-- Фрагмент текста --
На поверку вышло, что казенные критики просто не в состоянии понять и дать оценку трем десяткам произведений ярких авторских индивидуальностей. Васильев, как и Хренков, все свалил в кучу, наговорил массу нелепостей и сделал множество фактических ошибок. П. Кожевников направил в журнал письмо, в котором выразил недоумение, как мог его герой – студент-дипломант – превратиться в статье в «дипломата», как двадцатипятилетний парень смешался в голове критика с пятилетним мальчиком, как метафора: «шкаф, унылый, как похоть зимой», могла перекочевать в его рассказ «Аттестат» из стихотворения В. Кучерявкина, – указал на ряд других несуразностей. Читая статью, поражаешься, каких жалких, неправдоподобно ограниченных критиков, издателей, читателей вырастил соцреализм. Это убожество выращивалось десятилетиями под присмотром таких идеологов, как редактор петербургского журнала Хренков, обкомовский инструктор Попов, издатели Трофимов и Назаров, а дружелюбно настроенная к нам Баринова поучала идти на завод, на строительство дамбы и делать из молодых рабочих по найму идеологических выхолощенных святош.

«Круг» своим стандартным советским видом и нестандартностью своего содержания вызывал бурю эмоций; эмоции выводили партийных критиков из строя – они переходили на язык репрессий, авторов оглупляли, оскорбляли, редактора и издателей компрометировали, для этой цели все средства были хороши.

Позиция другого сотрудника журнала «Наш современник» – А. Казинцева в дискуссии с В. Мальгиным была иной. Если Мальгин в начале дискуссии предложил, «оценивая „Круг“… воспринимать его в контексте всей нашей литературы – и для того, чтобы полнее представлять себе его неординарность… представить на его примере те литературные тенденции, которые долго оставались скрытыми», то Казинцев старался показать, что все, что представляется в сборнике новым, на самом деле новым не является: «При внешней современности манеры воспроизводят основополагающую установку романтизма, – художнику они противопоставляют филистеров». Мальгин парировал: «В истории нашей литературы не раз пробуждался интерес к той или иной традиции: то к античности, то европейскому классицизму, то вдруг оживал романтизм, а то и натурализм чистой воды».

Казинцев считает, что герои «Круга» «вполне благополучны, довольны собой и не очень рефлектируют…» Они сами себя исключили из «серых будней». Мальгин, не оспаривая, объясняет их жизненную позицию не желанием описать предметный мир, а стремлением проникнуть в тайны человеческого духа.

Казинцев примерами показывает, что «принципиальная замкнутость» поэтов сборника «порождает эгоцентризм и инфантилизм», Мальгин другими примерами опровергает этот вывод и подчеркивает важную черту творчества авторов: «Они не для того едва ли не весь массив человеческой культуры привлекают, чтобы блеснуть эрудицией, а потому, что не мыслят своего творчества вне контекста общей мировой культуры». Для Казинцева, сотрудника журнала национал-патриотического направления, – это не могло быть достоинством.

-- Набор данных --
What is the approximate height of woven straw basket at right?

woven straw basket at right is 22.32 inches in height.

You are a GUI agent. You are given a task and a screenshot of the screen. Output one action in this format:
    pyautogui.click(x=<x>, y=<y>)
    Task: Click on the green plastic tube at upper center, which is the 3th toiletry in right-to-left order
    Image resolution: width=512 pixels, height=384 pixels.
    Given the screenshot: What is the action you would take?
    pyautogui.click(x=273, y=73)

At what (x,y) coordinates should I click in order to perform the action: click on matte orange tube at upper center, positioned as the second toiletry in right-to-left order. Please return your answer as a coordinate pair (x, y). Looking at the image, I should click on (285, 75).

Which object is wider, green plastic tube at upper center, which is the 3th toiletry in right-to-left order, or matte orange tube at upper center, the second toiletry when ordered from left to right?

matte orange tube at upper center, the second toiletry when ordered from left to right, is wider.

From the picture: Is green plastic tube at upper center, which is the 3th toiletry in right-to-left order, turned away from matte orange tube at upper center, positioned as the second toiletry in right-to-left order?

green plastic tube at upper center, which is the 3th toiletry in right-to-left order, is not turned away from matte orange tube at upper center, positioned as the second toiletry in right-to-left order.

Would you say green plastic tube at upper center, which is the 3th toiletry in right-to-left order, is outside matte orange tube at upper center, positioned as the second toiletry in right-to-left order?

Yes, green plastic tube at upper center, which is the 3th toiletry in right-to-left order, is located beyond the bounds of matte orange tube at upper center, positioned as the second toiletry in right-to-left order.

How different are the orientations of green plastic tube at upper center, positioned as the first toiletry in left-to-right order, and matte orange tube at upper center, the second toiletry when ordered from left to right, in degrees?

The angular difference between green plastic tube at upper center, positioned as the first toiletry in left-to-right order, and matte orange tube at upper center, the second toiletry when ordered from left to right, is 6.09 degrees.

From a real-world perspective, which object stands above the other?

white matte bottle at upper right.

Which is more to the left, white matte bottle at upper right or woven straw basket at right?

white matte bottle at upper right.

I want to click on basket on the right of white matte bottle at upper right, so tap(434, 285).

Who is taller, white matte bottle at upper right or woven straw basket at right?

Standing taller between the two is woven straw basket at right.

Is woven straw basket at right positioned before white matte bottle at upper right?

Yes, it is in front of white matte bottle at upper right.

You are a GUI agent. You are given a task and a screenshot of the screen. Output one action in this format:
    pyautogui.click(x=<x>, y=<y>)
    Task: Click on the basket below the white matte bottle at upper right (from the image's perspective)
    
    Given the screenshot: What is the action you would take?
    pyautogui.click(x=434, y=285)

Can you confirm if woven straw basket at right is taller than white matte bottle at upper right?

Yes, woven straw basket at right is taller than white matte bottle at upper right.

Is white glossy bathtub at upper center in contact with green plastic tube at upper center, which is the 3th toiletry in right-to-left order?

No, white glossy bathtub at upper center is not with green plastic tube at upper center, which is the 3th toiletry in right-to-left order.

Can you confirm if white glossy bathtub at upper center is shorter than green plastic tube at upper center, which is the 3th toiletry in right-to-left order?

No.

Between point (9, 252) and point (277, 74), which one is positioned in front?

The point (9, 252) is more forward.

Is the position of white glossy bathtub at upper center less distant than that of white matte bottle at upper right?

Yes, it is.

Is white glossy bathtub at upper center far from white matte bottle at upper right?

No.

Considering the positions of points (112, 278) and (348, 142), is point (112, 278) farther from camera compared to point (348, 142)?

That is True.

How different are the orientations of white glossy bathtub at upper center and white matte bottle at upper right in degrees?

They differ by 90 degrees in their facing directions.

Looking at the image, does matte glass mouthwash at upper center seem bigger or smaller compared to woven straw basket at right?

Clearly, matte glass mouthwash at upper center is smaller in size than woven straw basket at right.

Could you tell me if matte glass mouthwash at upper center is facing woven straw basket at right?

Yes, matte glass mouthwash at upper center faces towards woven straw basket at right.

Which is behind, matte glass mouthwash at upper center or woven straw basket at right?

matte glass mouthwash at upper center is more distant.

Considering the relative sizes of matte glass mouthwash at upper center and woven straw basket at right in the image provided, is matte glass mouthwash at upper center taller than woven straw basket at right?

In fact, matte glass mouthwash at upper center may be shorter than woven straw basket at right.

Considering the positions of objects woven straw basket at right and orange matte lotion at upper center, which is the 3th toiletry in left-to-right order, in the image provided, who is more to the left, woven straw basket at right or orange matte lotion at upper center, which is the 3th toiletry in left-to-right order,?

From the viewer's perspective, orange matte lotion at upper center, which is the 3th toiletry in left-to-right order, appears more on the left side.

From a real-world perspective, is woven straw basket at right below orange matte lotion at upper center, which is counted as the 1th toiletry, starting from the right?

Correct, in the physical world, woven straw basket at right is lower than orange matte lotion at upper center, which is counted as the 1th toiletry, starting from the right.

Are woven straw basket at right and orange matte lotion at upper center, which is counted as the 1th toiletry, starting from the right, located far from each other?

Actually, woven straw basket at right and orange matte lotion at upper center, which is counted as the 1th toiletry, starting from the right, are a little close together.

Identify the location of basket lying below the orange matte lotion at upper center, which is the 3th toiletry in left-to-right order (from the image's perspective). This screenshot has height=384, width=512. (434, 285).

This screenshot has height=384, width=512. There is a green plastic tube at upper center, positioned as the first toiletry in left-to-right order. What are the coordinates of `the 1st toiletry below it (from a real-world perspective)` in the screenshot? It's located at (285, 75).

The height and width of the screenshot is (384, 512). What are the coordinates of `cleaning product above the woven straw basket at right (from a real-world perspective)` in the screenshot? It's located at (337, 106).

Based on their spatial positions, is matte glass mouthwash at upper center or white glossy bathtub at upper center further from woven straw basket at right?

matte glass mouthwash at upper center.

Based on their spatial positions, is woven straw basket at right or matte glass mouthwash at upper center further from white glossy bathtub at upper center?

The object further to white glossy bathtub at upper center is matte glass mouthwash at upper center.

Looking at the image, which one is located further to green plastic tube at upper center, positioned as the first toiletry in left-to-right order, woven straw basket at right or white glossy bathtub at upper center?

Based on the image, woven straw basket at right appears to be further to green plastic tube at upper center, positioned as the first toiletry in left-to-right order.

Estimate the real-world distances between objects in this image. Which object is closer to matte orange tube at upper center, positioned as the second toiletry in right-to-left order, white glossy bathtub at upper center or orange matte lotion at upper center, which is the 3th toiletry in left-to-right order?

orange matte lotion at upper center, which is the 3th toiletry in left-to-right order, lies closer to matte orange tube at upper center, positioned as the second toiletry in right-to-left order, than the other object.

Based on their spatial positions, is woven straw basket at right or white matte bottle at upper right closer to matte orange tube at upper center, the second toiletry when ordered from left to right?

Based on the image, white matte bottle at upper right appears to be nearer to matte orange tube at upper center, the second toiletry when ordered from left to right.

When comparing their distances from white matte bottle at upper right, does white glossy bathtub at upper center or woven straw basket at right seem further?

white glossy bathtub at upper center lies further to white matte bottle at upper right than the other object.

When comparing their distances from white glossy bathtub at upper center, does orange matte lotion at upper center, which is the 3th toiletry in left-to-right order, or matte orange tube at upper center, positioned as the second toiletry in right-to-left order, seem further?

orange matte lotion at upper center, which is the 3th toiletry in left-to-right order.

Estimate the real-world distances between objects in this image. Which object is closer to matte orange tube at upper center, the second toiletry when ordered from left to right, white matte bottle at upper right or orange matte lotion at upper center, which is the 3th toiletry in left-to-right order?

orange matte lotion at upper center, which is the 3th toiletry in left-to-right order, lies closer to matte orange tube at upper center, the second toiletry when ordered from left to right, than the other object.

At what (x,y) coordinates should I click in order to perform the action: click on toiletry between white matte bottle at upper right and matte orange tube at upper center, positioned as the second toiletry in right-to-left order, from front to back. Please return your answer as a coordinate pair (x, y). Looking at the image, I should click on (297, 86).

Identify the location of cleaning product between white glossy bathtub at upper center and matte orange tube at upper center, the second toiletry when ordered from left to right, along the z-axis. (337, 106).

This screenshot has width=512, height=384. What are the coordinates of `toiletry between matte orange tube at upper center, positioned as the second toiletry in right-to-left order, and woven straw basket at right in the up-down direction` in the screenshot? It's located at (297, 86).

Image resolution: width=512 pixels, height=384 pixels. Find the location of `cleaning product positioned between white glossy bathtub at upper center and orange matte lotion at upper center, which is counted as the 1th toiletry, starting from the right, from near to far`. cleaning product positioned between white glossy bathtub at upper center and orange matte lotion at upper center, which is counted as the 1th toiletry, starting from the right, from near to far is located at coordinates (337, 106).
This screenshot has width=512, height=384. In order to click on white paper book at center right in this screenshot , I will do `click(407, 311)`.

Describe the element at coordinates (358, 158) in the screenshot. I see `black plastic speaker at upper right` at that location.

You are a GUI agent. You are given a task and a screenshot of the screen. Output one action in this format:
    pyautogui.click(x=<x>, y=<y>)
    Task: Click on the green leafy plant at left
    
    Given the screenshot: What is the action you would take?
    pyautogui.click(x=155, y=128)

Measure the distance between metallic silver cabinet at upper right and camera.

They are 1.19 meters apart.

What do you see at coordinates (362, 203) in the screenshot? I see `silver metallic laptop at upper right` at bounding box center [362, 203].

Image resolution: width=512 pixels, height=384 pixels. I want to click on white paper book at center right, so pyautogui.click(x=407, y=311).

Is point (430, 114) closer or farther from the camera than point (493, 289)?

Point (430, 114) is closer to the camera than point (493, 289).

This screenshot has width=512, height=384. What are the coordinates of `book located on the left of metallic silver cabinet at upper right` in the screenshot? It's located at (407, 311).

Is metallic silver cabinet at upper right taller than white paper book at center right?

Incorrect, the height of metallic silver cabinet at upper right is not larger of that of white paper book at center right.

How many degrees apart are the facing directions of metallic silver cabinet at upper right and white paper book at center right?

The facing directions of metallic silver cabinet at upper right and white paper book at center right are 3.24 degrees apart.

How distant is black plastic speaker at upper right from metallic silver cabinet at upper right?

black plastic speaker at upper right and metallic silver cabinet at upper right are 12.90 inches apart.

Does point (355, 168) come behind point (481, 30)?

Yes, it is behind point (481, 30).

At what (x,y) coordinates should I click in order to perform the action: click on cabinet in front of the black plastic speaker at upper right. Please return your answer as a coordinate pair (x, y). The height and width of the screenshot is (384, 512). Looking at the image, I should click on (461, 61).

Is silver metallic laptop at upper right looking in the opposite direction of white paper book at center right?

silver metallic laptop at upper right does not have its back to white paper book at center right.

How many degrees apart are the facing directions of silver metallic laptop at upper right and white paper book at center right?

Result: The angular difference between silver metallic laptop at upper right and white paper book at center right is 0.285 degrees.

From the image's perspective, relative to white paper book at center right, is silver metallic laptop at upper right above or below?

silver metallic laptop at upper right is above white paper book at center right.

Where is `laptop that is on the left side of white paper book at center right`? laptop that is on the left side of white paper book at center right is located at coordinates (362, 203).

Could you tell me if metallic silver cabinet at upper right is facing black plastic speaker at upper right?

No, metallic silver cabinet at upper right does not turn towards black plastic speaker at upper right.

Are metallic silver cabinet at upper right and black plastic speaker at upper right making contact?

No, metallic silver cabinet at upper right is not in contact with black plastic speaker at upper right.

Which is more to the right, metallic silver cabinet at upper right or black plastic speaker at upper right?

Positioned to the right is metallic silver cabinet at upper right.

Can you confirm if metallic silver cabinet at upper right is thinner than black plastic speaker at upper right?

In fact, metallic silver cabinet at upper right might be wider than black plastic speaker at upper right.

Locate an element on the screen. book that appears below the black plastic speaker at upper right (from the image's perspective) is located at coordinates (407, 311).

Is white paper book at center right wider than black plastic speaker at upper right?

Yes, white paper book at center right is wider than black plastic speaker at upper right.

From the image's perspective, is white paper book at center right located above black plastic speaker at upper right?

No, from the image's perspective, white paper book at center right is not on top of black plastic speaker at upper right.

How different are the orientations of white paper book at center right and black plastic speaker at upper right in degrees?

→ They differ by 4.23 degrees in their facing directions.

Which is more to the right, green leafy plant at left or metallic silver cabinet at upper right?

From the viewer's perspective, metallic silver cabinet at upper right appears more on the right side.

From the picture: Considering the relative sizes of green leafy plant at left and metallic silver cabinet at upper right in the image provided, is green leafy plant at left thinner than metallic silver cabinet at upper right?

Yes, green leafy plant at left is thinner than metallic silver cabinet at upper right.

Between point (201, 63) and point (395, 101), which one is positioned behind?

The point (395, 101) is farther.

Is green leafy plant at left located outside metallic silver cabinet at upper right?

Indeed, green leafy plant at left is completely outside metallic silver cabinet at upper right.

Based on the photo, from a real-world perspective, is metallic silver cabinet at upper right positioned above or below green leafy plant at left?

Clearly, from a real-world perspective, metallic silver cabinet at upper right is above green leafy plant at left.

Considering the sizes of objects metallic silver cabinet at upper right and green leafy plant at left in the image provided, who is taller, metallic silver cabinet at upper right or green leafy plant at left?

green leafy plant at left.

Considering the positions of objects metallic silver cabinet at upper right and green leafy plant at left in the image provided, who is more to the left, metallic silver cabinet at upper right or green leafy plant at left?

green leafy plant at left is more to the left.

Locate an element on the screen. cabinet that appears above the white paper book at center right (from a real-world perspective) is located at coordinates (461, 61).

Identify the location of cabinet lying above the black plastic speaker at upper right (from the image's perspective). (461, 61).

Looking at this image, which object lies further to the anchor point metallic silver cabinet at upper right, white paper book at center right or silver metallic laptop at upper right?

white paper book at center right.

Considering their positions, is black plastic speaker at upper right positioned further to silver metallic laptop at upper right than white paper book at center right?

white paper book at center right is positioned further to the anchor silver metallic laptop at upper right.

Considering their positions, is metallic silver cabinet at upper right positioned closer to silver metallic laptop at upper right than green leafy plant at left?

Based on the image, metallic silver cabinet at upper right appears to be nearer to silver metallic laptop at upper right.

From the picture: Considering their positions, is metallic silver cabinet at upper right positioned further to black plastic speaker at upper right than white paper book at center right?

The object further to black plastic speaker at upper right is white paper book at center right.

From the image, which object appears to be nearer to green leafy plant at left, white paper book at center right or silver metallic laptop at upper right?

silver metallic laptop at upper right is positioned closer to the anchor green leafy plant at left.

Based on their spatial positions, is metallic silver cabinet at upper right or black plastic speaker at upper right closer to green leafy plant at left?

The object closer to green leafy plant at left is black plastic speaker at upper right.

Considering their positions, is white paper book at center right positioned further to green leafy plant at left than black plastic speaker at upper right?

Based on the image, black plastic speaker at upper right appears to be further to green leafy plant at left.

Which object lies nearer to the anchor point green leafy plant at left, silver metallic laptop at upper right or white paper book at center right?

-- Что нужно сделать --
a. Сотрудником какого журнала был А. Казинцев, согласно тексту о сборнике «Круг»?
b. Воспроизведите часть текста о сборнике «Круг», начиная со слов «Казинцев считает, что» и продолжая вплоть до слов «тайны человеческого духа.».
c. Продолжите текст о сборнике «Круг», начав сразу после его последнего предложения.

-- Ответы к заданиям --
a. Журнала «Наш современник».

b.
Казинцев считает, что герои «Круга» «вполне благополучны, довольны собой и не очень рефлектируют…» Они сами себя исключили из «серых будней». Мальгин, не оспаривая, объясняет их жизненную позицию не желанием описать предметный мир, а стремлением проникнуть в тайны человеческого духа.

c.
Андрей Мальгин: «Перед авторами „Круга“ стояли задачи главным образом эстетические. Богатству и разнообразию мотивов, ритмов, стилей, настроений, тем – я продолжаю настаивать на этом – может позавидовать практически любой наш коллективный сборник. Представленные в „Круге“ поэты и прозаики продемонстрировали завидное умение работать со словом, обширную филологическую культуру и самый настоящий писательский профессионализм. И это главный вывод, который я могу сделать, познакомившись с их произведениями. Сейчас они, конечно, не делают погоду в нашей литературе. Но, может быть, это прогноз на завтра».

Александр Казинцев: «Повторю уже сказанное: в сборнике не нахожу ни резкого публицистического слова, ни емкого слова художника, проникающего в душу человека… Издательство правильно поступило, выпустив эту книгу в свет. Читателям и критикам, да и самим молодым авторам представилась возможность дать серьезную оценку явлениям, до того существовавшим как бы под спудом или рассеянным в периодике… Надеюсь, в серии „Мастерская“ („Круг“ был первым изданием этой серии) мы сможем прочесть произведения самых разных направлений».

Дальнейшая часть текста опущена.